FDIC slates proposed ban on regulators’ use of ‘reputation risk’

A long-anticipated notice of proposed rulemaking regarding prohibiting regulators’ use of “reputation risk”  is one of two discussion items slated for the Oct. 7 open meeting of the Federal Deposit Insurance Corp. (FDIC) Board meeting.

The second item: a notice of proposed rulemaking regarding unsafe or unsound practices, “matters requiring attention.”

Both are expected to affect the FDIC’s examination and supervision of the banks it supervises, with the “reputation risk” item likely putting the agency in line with actions already announced this year by the Federal Reserve Board and Office of the Comptroller of the Currency (OCC) – and as anticipated in April in remarks by FDIC Chairman Travis Hill.
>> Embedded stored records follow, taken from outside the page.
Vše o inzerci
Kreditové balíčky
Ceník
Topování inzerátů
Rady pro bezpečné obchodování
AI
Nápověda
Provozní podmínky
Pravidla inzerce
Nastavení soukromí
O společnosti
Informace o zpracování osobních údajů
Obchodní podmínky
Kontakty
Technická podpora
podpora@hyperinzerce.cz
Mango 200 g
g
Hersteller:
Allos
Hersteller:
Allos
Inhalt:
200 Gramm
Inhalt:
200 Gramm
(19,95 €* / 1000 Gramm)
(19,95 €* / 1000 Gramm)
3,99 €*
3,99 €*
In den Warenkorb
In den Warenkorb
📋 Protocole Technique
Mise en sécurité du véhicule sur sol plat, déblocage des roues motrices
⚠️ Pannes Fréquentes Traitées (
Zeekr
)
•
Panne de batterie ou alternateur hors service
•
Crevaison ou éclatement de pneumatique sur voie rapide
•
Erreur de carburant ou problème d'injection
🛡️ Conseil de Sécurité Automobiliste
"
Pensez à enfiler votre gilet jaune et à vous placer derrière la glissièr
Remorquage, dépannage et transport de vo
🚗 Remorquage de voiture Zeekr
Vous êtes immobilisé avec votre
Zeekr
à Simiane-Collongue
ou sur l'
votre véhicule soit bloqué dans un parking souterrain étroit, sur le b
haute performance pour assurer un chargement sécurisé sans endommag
Hill said then that his agency was preparing a rulemaking related to reputational risk that would prohibit FDIC supervisors from criticizing or taking adverse action against institutions based on reputational risk, “and requiring, instructing, or encouraging institutions to close, modify, or refrain from offering accounts on the basis of political, social, cultural, or religious views.”

The National Credit Union Administration (NCUA) recently also announced it was no longer including discussion generally of reputation risk during examinations and other supervisory discussions with credit unions.

The Oct. 7 FDIC Board meeting will be viewable by the public via webcast, the agency said. It’s set for 10 a.m. eastern.